_WORK ORDER:_
Reproduce the listing in full. Keep every character unchanged.

_SUPPLIED DATA:_
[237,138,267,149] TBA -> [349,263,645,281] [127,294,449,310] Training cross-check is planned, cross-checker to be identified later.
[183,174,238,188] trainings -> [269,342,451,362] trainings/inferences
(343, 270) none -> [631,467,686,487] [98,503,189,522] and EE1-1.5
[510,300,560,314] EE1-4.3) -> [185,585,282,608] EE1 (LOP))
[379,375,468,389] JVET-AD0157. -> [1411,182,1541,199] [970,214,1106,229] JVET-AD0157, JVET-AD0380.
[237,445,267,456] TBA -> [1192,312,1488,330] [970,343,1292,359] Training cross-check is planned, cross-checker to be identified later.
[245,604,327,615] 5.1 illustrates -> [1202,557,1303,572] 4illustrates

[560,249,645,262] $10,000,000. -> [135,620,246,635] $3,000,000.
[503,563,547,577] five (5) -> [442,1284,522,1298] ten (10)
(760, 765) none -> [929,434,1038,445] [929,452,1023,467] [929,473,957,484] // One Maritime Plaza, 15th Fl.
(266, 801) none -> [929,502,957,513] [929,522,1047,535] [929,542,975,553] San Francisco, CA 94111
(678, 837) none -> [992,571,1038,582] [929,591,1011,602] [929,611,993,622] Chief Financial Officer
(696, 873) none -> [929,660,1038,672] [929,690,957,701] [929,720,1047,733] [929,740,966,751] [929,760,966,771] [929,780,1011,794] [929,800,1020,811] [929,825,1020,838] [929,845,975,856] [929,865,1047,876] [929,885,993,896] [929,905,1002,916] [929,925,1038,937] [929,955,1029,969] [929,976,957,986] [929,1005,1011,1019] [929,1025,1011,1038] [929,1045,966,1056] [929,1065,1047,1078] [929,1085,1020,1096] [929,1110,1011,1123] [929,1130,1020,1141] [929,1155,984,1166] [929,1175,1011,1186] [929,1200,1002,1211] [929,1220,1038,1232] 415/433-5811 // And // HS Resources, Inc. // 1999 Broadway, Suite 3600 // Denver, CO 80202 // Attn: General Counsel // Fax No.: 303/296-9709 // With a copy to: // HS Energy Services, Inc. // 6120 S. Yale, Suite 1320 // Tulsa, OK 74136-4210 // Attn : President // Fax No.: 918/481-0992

_ANSWER AREA:_
[237,138,267,149] TBA -> [349,263,645,281] [127,294,449,310] Training cross-check is planned, cross-checker to be identified later.
[183,174,238,188] trainings -> [269,342,451,362] trainings/inferences
(343, 270) none -> [631,467,686,487] [98,503,189,522] and EE1-1.5
[510,300,560,314] EE1-4.3) -> [185,585,282,608] EE1 (LOP))
[379,375,468,389] JVET-AD0157. -> [1411,182,1541,199] [970,214,1106,229] JVET-AD0157, JVET-AD0380.
[237,445,267,456] TBA -> [1192,312,1488,330] [970,343,1292,359] Training cross-check is planned, cross-checker to be identified later.
[245,604,327,615] 5.1 illustrates -> [1202,557,1303,572] 4illustrates

[560,249,645,262] $10,000,000. -> [135,620,246,635] $3,000,000.
[503,563,547,577] five (5) -> [442,1284,522,1298] ten (10)
(760, 765) none -> [929,434,1038,445] [929,452,1023,467] [929,473,957,484] // One Maritime Plaza, 15th Fl.
(266, 801) none -> [929,502,957,513] [929,522,1047,535] [929,542,975,553] San Francisco, CA 94111
(678, 837) none -> [992,571,1038,582] [929,591,1011,602] [929,611,993,622] Chief Financial Officer
(696, 873) none -> [929,660,1038,672] [929,690,957,701] [929,720,1047,733] [929,740,966,751] [929,760,966,771] [929,780,1011,794] [929,800,1020,811] [929,825,1020,838] [929,845,975,856] [929,865,1047,876] [929,885,993,896] [929,905,1002,916] [929,925,1038,937] [929,955,1029,969] [929,976,957,986] [929,1005,1011,1019] [929,1025,1011,1038] [929,1045,966,1056] [929,1065,1047,1078] [929,1085,1020,1096] [929,1110,1011,1123] [929,1130,1020,1141] [929,1155,984,1166] [929,1175,1011,1186] [929,1200,1002,1211] [929,1220,1038,1232] 415/433-5811 // And // HS Resources, Inc. // 1999 Broadway, Suite 3600 // Denver, CO 80202 // Attn: General Counsel // Fax No.: 303/296-9709 // With a copy to: // HS Energy Services, Inc. // 6120 S. Yale, Suite 1320 // Tulsa, OK 74136-4210 // Attn : President // Fax No.: 918/481-0992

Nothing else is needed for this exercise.